DİSK’in "Gelirde, Vergide Adalet" talebiyle başlattığı eylemler devam ediyor. İşçiler ve emekliler bugün
Saraçhane Parkı'nda bir araya geldi. İnsanca yaşayabilecek ücret ve vergide adalet isteyen işçi ve emekliler ANKA'ya konuştu:
"Kazancımızın üçte biri direkt vergiye gidiyor"
Fadime Bakır: Vergilerin yükümlülüğü altında ezilmekten artık işçi hiçbir şekilde memnun değil. Artık sesini çıkartmak istiyor. Kazancımızın üçte biri, üçüncü ya da dördüncü aydan itibaren direkt vergi olarak kesiliyor. Artık yüzde 15 kalktı, otomatik olarak yüzde 20'den itibaren vergiye giriyoruz ve bu da bizim zaten kötü olan ekonomik şartlarda iyice belimizi büküyor. Bu yüzden bugün burada bütün işçilerimizin olduğu bir ayağa kalkış, uyanış adı altında bir direniş gerçekleştirmeye çalışıyoruz. Gelirde adalet, vergide adalet diyerek bugüne kadar geldik. İnşallah TBMM'den de geçecektir diye bekliyoruz. Amacımız artık işçinin ekmeğinden ellerini çeksinler.

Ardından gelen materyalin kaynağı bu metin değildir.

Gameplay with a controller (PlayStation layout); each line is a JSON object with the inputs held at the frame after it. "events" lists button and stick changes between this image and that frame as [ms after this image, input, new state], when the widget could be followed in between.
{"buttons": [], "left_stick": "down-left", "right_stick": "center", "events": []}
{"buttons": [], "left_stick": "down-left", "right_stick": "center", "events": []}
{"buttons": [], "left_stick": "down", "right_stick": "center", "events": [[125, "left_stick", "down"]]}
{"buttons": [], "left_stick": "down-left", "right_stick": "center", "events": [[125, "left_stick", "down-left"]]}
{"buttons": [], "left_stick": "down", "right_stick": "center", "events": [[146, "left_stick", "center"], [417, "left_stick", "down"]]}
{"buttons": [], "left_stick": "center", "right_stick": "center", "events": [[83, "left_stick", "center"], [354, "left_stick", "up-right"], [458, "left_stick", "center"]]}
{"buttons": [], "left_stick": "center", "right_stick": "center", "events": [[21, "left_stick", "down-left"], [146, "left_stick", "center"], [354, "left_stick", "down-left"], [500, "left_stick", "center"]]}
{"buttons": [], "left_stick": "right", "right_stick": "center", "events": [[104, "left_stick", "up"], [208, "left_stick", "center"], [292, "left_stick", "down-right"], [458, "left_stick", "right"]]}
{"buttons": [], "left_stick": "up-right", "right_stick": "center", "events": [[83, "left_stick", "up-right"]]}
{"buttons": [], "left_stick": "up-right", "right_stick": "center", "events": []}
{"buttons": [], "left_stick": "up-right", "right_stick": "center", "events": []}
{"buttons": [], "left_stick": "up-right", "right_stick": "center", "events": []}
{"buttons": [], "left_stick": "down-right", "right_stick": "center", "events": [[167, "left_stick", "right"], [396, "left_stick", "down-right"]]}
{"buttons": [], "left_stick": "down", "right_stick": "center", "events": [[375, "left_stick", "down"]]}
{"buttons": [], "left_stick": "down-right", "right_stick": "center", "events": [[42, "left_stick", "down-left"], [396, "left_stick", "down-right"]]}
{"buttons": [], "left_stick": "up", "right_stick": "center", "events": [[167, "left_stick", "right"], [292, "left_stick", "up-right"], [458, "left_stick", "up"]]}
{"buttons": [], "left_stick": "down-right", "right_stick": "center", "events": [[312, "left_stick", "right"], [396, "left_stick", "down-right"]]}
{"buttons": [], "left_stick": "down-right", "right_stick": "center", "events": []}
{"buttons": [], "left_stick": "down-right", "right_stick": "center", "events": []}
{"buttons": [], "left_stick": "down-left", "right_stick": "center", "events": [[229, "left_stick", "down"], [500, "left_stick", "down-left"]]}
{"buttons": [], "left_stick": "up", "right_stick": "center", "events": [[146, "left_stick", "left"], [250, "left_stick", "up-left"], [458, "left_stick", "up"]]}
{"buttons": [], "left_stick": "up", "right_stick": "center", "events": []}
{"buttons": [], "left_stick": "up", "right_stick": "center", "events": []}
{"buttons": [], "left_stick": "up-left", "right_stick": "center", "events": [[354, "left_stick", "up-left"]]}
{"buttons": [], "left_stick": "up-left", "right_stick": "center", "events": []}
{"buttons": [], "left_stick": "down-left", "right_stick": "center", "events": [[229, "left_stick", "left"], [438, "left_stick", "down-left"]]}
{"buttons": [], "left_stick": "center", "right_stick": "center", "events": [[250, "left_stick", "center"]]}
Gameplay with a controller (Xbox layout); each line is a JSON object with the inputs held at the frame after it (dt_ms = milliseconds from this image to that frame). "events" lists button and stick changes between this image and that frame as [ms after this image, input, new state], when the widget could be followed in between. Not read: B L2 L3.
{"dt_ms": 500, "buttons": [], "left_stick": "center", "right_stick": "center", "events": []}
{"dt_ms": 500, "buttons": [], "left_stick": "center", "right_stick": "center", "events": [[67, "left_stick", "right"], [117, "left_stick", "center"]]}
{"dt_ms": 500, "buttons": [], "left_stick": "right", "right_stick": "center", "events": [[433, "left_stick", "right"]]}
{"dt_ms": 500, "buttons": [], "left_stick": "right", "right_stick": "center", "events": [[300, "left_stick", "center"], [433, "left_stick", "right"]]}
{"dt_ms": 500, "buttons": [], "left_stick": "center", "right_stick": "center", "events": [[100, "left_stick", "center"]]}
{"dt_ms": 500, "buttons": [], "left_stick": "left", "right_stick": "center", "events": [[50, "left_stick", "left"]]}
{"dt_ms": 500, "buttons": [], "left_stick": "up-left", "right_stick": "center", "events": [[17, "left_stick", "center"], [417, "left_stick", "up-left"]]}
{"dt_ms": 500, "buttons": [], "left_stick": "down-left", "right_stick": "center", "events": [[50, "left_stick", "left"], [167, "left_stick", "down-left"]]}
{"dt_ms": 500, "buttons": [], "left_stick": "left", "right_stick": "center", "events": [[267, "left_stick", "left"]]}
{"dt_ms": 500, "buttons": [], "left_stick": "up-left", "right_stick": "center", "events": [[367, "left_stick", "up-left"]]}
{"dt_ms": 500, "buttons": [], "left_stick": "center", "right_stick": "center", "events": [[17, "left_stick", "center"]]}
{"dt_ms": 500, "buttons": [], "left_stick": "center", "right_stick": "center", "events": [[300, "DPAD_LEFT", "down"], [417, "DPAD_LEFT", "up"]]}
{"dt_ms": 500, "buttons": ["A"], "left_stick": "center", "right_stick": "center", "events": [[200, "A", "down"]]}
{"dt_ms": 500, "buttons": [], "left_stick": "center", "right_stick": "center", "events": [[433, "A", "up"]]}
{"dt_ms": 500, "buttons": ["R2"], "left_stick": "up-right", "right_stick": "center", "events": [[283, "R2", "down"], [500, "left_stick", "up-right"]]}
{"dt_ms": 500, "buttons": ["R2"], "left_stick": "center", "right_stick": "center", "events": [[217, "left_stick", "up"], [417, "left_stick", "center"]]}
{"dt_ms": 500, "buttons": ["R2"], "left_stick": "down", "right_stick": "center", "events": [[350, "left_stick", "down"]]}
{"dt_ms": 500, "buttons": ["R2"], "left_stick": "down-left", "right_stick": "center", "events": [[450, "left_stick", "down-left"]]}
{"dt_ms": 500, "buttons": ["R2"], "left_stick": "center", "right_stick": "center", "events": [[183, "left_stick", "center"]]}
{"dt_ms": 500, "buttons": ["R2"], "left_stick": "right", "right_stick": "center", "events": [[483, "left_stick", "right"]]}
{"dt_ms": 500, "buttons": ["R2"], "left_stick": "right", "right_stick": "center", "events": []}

"Artık işçilerden alıp, zengine vermeyi bıraksınlar"
Murat Ceren: Geçinemiyoruz. İşçiden aldığı vergi asgari ücret alıyorsan 5-6 bin lira kesinti oluyor. İşçiden alıyor, zengine veriyor. Tüyü bitmemiş çocukların sütünü, bezini, mamasını çalıyor. Biz vergide adalet istiyoruz. İşçiden vergi kesilmemesini istiyoruz. Şu ekonomik şartlarda ücretlerin yetmesi imkansız. Zaten aldığın asgari ücret. Asgari ücret 17 bin küsur, zaten bir insan kira veriyor 15 bin lira. Nasıl geçinecek bu insan? Ne yiyecek? Saman mı yiyecek? İnsanlar artık patlamak üzere. Hükümetten vergide adalet istiyoruz. Artık işçilerden alıp, zengine vermeyi bıraksınlar.
"İnsanlar beslenemiyor, hastaneler hastayla dolu"
Vedat Çankaya: Vergiyi yüzde 5'ten vazgeçtik, en azında yüzde 10'a getirsinler. ‘Vergide adalet’ diyoruz. Adam kazanıyor aylık 100 bin lira para, alıyor musun ondan yüzde 27 vergi? Bu ülkede vergiyi veren bordrolu işçi, memur... Sen büyük sermayeden vergi toplamıyorsun. İnsanlar beslenemiyor. Yoksa şurada gider bir simit yersin, çorba içersin. Ama beslenemiyoruz. İnsanlar gıda alamıyor. Hastaneler hastayla dolu. Bunlar beslenememekten kaynaklanıyor.
"Emekli maaşım asgari ücretin 2 bin lira gerisinde"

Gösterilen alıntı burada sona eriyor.